ACTIVITY
For this exercise, output the line holding "assign f5 = d3;" and all subsequent lines of the entries below, unchanged, up to and including the last.
[Opening GIVEN ENTRIES section]
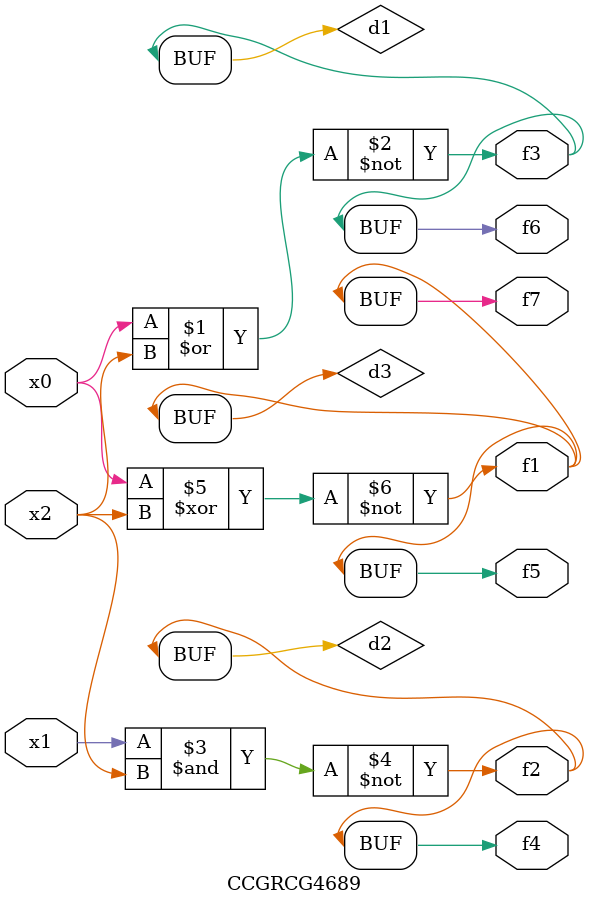
<source format=v>
module CCGRCG4689(
	input x0, x1, x2,
	output f1, f2, f3, f4, f5, f6, f7
);

	wire d1, d2, d3;

	nor (d1, x0, x2);
	nand (d2, x1, x2);
	xnor (d3, x0, x2);
	assign f1 = d3;
	assign f2 = d2;
	assign f3 = d1;
	assign f4 = d2;
	assign f5 = d3;
	assign f6 = d1;
	assign f7 = d3;
endmodule

</source>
[Closing GIVEN ENTRIES section]
REPLY TO THE EXERCISE
	assign f5 = d3;
	assign f6 = d1;
	assign f7 = d3;
endmodule

</source>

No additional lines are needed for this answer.